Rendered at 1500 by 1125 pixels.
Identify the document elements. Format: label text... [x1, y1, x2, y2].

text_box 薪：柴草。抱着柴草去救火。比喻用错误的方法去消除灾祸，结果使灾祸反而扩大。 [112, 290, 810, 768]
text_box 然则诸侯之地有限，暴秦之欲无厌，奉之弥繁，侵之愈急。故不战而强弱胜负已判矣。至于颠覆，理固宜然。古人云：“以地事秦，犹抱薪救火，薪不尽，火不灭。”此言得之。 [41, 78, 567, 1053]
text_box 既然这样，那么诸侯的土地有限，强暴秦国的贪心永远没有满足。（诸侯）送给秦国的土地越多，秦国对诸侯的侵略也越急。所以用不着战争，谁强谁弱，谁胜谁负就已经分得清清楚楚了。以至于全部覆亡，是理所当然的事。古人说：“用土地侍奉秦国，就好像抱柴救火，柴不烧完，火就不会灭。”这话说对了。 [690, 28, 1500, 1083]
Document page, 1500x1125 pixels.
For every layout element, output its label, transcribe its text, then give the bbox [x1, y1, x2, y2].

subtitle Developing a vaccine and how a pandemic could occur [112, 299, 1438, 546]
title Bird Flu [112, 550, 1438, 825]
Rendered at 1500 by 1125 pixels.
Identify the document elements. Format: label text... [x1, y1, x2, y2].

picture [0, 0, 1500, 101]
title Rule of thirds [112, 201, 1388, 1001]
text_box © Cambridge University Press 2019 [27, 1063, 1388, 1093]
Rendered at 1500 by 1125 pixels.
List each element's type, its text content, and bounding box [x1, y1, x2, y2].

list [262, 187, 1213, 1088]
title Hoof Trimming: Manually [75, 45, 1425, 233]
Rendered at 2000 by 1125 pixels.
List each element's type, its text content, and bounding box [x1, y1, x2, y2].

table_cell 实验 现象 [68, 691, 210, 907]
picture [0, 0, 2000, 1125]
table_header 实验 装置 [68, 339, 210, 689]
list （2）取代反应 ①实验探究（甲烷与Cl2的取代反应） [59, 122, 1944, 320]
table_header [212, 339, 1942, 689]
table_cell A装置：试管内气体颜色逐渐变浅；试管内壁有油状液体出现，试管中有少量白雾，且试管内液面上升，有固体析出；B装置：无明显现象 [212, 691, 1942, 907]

▶ **What the task asks**:
Copy the data above exactly. Every line must be included.

▶ **Task result**:
Rendered at 1500 by 1125 pixels.
Identify the document elements. Format: label text... [x1, y1, x2, y2].

text_box 薪：柴草。抱着柴草去救火。比喻用错误的方法去消除灾祸，结果使灾祸反而扩大。 [112, 290, 810, 768]
text_box 然则诸侯之地有限，暴秦之欲无厌，奉之弥繁，侵之愈急。故不战而强弱胜负已判矣。至于颠覆，理固宜然。古人云：“以地事秦，犹抱薪救火，薪不尽，火不灭。”此言得之。 [41, 78, 567, 1053]
text_box 既然这样，那么诸侯的土地有限，强暴秦国的贪心永远没有满足。（诸侯）送给秦国的土地越多，秦国对诸侯的侵略也越急。所以用不着战争，谁强谁弱，谁胜谁负就已经分得清清楚楚了。以至于全部覆亡，是理所当然的事。古人说：“用土地侍奉秦国，就好像抱柴救火，柴不烧完，火就不会灭。”这话说对了。 [690, 28, 1500, 1083]
Document page, 1500x1125 pixels.
For every layout element, output its label, transcribe its text, then give the bbox [x1, y1, x2, y2].

subtitle Developing a vaccine and how a pandemic could occur [112, 299, 1438, 546]
title Bird Flu [112, 550, 1438, 825]
Rendered at 1500 by 1125 pixels.
Identify the document elements. Format: label text... [x1, y1, x2, y2].

picture [0, 0, 1500, 101]
title Rule of thirds [112, 201, 1388, 1001]
text_box © Cambridge University Press 2019 [27, 1063, 1388, 1093]
Rendered at 1500 by 1125 pixels.
List each element's type, its text content, and bounding box [x1, y1, x2, y2].

list [262, 187, 1213, 1088]
title Hoof Trimming: Manually [75, 45, 1425, 233]
Rendered at 2000 by 1125 pixels.
List each element's type, its text content, and bounding box [x1, y1, x2, y2].

table_cell 实验 现象 [68, 691, 210, 907]
picture [0, 0, 2000, 1125]
table_header 实验 装置 [68, 339, 210, 689]
list （2）取代反应 ①实验探究（甲烷与Cl2的取代反应） [59, 122, 1944, 320]
table_header [212, 339, 1942, 689]
table_cell A装置：试管内气体颜色逐渐变浅；试管内壁有油状液体出现，试管中有少量白雾，且试管内液面上升，有固体析出；B装置：无明显现象 [212, 691, 1942, 907]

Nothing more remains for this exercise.